Differing Viewpoints on the Use of Multi-year Funding Currently, funding for major acquisitions is appropriated as multi-year. Vessel projects receive five year funds, aircraft and other equipment (much of the IRM investment) receive three year funds while funding for personnel salaries and shore infrastructure projects is two years. The multi-year nature of the funding recognizes the requirement to have reasonable assurance that funds are available before contract solicitations are announced and the long-lead time required to prepare/release Requests for Proposals, contractor design development and government agency evaluation and award. Five-year funding and the flexibility to carry significant amounts across fiscal years provide much needed flexibility in acquisitions. In the past few years, this flexibility has been significantly diminished by the GAO/Congressional impetus to have little or no carryover of multi-year funds. Recent challenges to the buoy tender Replacement Full Production Contract funding illustrate this concern.

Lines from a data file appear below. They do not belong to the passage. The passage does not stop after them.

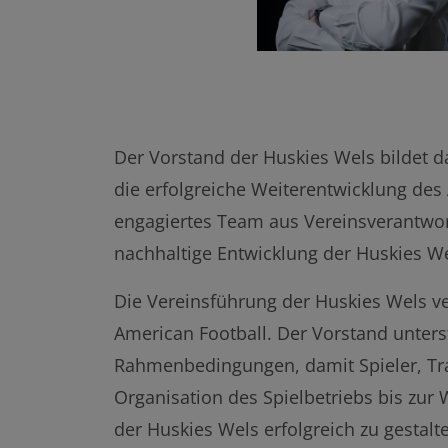
Schriftführer
Der Vorstand der Huskies Wels bildet 
die erfolgreiche Weiterentwicklung des 
engagiertes Team aus Vereinsverantwort
nachhaltige Entwicklung der Huskies W
Die Vereinsführung der Huskies Wels v
American Football. Der Vorstand unterst
Rahmenbedingungen, damit Spieler, Tra
Organisation des Spielbetriebs bis zur
der Huskies Wels erfolgreich zu gestalt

Example: The Coast Guard requested funding of $54 million to award the first vessel under an anticipated full production contract that would span five years and allow for acquisition of up to 11 ships. Original plans were to award a late fourth quarter FY97 full production contract but extended icebreaking trials on the Juniper (lead ship under the LRIP) and involvement in the TWA flight 800 search delayed the contract award. Revised plans were to combine the FY97 carryover with an FY98 allocation and award a contract for two hulls in FY98. At a first glance, it would appear that the multi-year aspect of vessel funding is intended to be flexible enough to provide for operational considerations such as the ones described without jeopardizing the multi-year acquisition plan. In reality, multi-year funding is treated in a similar fashion to one-year funding and expected to be obligated in the year appropriated. In language explaining a Congressional $14 million reduction to the WLB project funding request in FY98, the Appropriation Committee expressed concern over growing carryover balances
In a similar action, GAO concluded an audit in FY97 of prior year unobligated balances and recommended reprogramming of FY96 funds from a shore construction project because those funds had been carried over a year. Congress implemented the recommendation despite the fact that the funds were three year funds and the agency had plans to obligate in a continuing phase of the project.
The Coast Guard has adopted a cradle to grave approach to managing its capital assets based on a systematic and ongoing analysis of cost and performance. While the full benefit of this revolution has yet to be realized, it's clear that the agency is on the right track.